For more details on each representation and how to obtain them, refer to the respective method documentation in the TextRep
class.
Transformations🔗
The TextRep
class supports various transformations that can be applied to the input structure.
Permute Structure🔗
The permute_structure
transformation randomly permutes the order of atoms in a structure.
from mattext.representations import TextRep
from pymatgen.core.structure import Structure
structure_1 = Structure.from_file("N2_p1.cif", "cif")
transformations = [("permute_structure", {"seed": 42})]
text_rep = TextRep.from_input(structure_1, transformations)
text_representations_requested = ["atoms", "crystal_llm_rep"]

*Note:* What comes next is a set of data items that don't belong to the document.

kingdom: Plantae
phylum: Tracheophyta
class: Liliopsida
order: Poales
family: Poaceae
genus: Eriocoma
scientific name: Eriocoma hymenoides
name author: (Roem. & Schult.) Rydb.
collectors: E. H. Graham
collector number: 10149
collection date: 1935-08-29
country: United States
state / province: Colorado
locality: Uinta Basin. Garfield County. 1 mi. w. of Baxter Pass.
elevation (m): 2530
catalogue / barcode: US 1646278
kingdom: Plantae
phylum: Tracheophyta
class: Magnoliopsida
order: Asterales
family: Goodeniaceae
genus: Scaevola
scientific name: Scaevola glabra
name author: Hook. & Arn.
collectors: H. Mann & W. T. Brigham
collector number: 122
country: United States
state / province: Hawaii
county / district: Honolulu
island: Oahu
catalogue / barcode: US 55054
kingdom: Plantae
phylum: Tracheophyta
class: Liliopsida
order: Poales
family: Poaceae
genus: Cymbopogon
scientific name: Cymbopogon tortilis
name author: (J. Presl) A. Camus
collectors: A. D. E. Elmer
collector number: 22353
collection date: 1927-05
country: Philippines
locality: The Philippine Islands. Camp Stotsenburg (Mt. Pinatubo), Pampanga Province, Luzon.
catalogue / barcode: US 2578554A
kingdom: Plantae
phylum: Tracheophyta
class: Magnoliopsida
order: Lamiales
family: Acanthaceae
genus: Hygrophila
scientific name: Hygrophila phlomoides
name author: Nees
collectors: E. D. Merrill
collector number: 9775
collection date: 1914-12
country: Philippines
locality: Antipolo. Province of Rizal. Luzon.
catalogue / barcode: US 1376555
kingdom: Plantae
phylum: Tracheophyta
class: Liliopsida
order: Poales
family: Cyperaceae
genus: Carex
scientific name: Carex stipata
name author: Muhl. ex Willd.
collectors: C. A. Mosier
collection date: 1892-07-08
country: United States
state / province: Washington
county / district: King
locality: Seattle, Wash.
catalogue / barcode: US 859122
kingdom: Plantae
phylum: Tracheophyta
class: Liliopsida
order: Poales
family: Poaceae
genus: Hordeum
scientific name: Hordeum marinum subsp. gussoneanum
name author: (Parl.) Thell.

print("Permuted Pymatgen Structure:")
print(text_rep.structure)
print("Permuted Text Representations:")
print(text_rep.get_requested_text_reps(text_representations_requested))
output
Permuted Pymatgen Structure:
Full Formula (N4)
Reduced Formula: N2
abc : 5.605409 5.605409 5.605409
angles: 90.000000 90.000000 90.000000
pbc : True True True
Sites (4)
# SP a b c
--- ---- ------- ------- -------
0 N0+ 0.02321 0.02321 0.02321
1 N0+ 0.97679 0.52321 0.47679
2 N0+ 0.52321 0.47679 0.97679
3 N0+ 0.47679 0.97679 0.52321
Permuted Text Representations:
{'atoms': 'N N N N', 'crystal_llm_rep': '5.6 5.6 5.6\n90 90 90\nN0+\n0.02 0.02 0.02\nN0+\n0.98 0.52 0.48\nN0+\n0.52 0.48 0.98\nN0+\n0.48 0.98 0.52'}
Translate Structure🔗
The translate_structure
transformation randomly translates all atoms in a structure by a specified vector. This can simulate small displacements in the structure.
transformations = [("translate_structure", {"seed": 42, "vector": [0.1, 0.1, 0.1]})]
text_rep = TextRep.from_input(structure_1, transformations)
text_representations_requested = ["crystal_llm_rep"]
print("Translated Crystal-text-LLM Representations:")
print(text_rep.get_requested_text_reps(text_representations_requested))
output
Translated Crystal-text-LLM Representations:
{'crystal_llm_rep': '5.6 5.6 5.6\n90 90 90\nN0+\n0.58 0.08 0.62\nN0+\n0.08 0.62 0.58\nN0+\n0.12 0.12 0.12\nN0+\n0.62 0.58 0.08'}
Augmenting Data🔗
In principle, we can generate valid text representations with random transformations with physically meaningful parameters. Dummy example is shown below
from mattext.representations import TextRep
# Define transformations
translation_vectors = np.random.uniform(low=0.1, high=0.5, size=(3, 3))
for vector in translation_vectors:
transformations = [
("permute_structure", {"seed": 42}),
("perturb_structure", {"seed": 42, "max_distance": 0.1}),
("translate_structure", {"seed": 42, "vector": vector.tolist()})
]
text_rep = TextRep.from_input(structure_2, transformations)
text_representations_requested = ["crystal_llm_rep"]
print("Translated Text Representations:")
print(text_rep.get_requested_text_reps(text_representations_requested))
output
Translated Text Representations:{'crystal_llm_rep': '3.9 3.9 3.9\n90 90 90\nO2-\n0.76 0.98 0.41\nTi4+\n0.77 0.98 0.89\nO2-\n0.76 0.49 0.89\nO2-\n0.26 0.97 0.88\nSr2+\n0.25 0.47 0.38'}
Translated Text Representations:{'crystal_llm_rep': '3.9 3.9 3.9\n90 90 90\nO2-\n0.85 0.66 0.18\nTi4+\n0.86 0.66 0.66\nO2-\n0.85 0.17 0.66\nO2-\n0.35 0.65 0.65\nSr2+\n0.34 0.15 0.15'}
Translated Text Representations:{'crystal_llm_rep': '3.9 3.9 3.9\n90 90 90\nO2-\n0.63 0.94 0.35\nTi4+\n0.64 0.94 0.84\nO2-\n0.64 0.45 0.84\nO2-\n0.13 0.94 0.83\nSr2+\n0.12 0.43 0.33'}
Example
More examples are available as notebook in the repository.
The following transformations are available for transforming structures:
Randomly permute structure🔗
permute_structure
randomly permutes the order of atoms in a structure.
Randomly Translate Single Atom🔗
translate_single_atom
randomly translates one or more atoms in a structure.
Randomly Perturb Structure🔗
perturb_structure
randomly perturbs atoms in a structure.
Randomly Translate Structure🔗
translate_structure
randomly translates the atoms in a structure.
Tip
This transformation supports additional keyword arguments for fine-tuning the translation.
MatText leverages methods from pymatgen and support all the keyword arguments in Structure.translate_sites
method.
All transformations utilize a common seed value for reproducibility and accept additional parameters for customization.
For more details on each transformation and its parameters, refer to the respective function documentation.